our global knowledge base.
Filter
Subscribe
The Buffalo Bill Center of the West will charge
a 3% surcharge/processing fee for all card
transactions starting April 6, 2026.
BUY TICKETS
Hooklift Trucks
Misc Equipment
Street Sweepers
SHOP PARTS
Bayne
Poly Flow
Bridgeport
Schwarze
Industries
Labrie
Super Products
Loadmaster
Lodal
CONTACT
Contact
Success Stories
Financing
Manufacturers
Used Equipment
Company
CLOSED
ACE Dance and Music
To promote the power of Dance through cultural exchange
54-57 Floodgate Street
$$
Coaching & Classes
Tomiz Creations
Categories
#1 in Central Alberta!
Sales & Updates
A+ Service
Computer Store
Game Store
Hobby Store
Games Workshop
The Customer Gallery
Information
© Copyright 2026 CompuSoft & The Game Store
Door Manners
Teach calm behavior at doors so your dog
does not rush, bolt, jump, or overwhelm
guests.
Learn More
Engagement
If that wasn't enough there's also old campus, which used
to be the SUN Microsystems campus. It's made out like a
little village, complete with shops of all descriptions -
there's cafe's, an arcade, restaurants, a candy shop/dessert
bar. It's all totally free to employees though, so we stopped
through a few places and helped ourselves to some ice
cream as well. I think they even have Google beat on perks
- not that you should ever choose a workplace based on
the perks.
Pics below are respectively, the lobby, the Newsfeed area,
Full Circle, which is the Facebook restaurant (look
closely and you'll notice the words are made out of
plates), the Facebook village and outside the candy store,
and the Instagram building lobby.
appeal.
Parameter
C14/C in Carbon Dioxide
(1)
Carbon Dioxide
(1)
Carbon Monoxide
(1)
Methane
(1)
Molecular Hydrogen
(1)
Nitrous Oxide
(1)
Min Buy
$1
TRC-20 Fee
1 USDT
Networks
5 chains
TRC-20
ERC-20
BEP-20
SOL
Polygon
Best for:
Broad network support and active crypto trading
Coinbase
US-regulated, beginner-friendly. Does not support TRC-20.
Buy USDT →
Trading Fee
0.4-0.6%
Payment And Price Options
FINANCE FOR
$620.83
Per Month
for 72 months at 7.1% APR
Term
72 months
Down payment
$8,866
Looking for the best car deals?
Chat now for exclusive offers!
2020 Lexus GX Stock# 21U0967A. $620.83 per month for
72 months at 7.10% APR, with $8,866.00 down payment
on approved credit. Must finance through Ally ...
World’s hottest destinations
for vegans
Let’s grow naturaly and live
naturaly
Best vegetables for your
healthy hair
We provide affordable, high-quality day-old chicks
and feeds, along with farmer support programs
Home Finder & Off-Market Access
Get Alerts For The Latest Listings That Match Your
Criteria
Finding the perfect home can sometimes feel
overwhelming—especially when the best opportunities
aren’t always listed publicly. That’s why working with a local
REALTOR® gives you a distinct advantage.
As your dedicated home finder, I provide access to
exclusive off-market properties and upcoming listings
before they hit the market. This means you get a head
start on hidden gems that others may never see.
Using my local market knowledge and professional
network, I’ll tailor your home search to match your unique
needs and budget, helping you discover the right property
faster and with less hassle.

### Your objective
Exactly reproduce every line of the data above.

### Response below
our global knowledge base.
Filter
Subscribe
The Buffalo Bill Center of the West will charge
a 3% surcharge/processing fee for all card
transactions starting April 6, 2026.
BUY TICKETS
Hooklift Trucks
Misc Equipment
Street Sweepers
SHOP PARTS
Bayne
Poly Flow
Bridgeport
Schwarze
Industries
Labrie
Super Products
Loadmaster
Lodal
CONTACT
Contact
Success Stories
Financing
Manufacturers
Used Equipment
Company
CLOSED
ACE Dance and Music
To promote the power of Dance through cultural exchange
54-57 Floodgate Street
$$
Coaching & Classes
Tomiz Creations
Categories
#1 in Central Alberta!
Sales & Updates
A+ Service
Computer Store
Game Store
Hobby Store
Games Workshop
The Customer Gallery
Information
© Copyright 2026 CompuSoft & The Game Store
Door Manners
Teach calm behavior at doors so your dog
does not rush, bolt, jump, or overwhelm
guests.
Learn More
Engagement
If that wasn't enough there's also old campus, which used
to be the SUN Microsystems campus. It's made out like a
little village, complete with shops of all descriptions -
there's cafe's, an arcade, restaurants, a candy shop/dessert
bar. It's all totally free to employees though, so we stopped
through a few places and helped ourselves to some ice
cream as well. I think they even have Google beat on perks
- not that you should ever choose a workplace based on
the perks.
Pics below are respectively, the lobby, the Newsfeed area,
Full Circle, which is the Facebook restaurant (look
closely and you'll notice the words are made out of
plates), the Facebook village and outside the candy store,
and the Instagram building lobby.
appeal.
Parameter
C14/C in Carbon Dioxide
(1)
Carbon Dioxide
(1)
Carbon Monoxide
(1)
Methane
(1)
Molecular Hydrogen
(1)
Nitrous Oxide
(1)
Min Buy
$1
TRC-20 Fee
1 USDT
Networks
5 chains
TRC-20
ERC-20
BEP-20
SOL
Polygon
Best for:
Broad network support and active crypto trading
Coinbase
US-regulated, beginner-friendly. Does not support TRC-20.
Buy USDT →
Trading Fee
0.4-0.6%
Payment And Price Options
FINANCE FOR
$620.83
Per Month
for 72 months at 7.1% APR
Term
72 months
Down payment
$8,866
Looking for the best car deals?
Chat now for exclusive offers!
2020 Lexus GX Stock# 21U0967A. $620.83 per month for
72 months at 7.10% APR, with $8,866.00 down payment
on approved credit. Must finance through Ally ...
World’s hottest destinations
for vegans
Let’s grow naturaly and live
naturaly
Best vegetables for your
healthy hair
We provide affordable, high-quality day-old chicks
and feeds, along with farmer support programs
Home Finder & Off-Market Access
Get Alerts For The Latest Listings That Match Your
Criteria
Finding the perfect home can sometimes feel
overwhelming—especially when the best opportunities
aren’t always listed publicly. That’s why working with a local
REALTOR® gives you a distinct advantage.
As your dedicated home finder, I provide access to
exclusive off-market properties and upcoming listings
before they hit the market. This means you get a head
start on hidden gems that others may never see.
Using my local market knowledge and professional
network, I’ll tailor your home search to match your unique
needs and budget, helping you discover the right property
faster and with less hassle.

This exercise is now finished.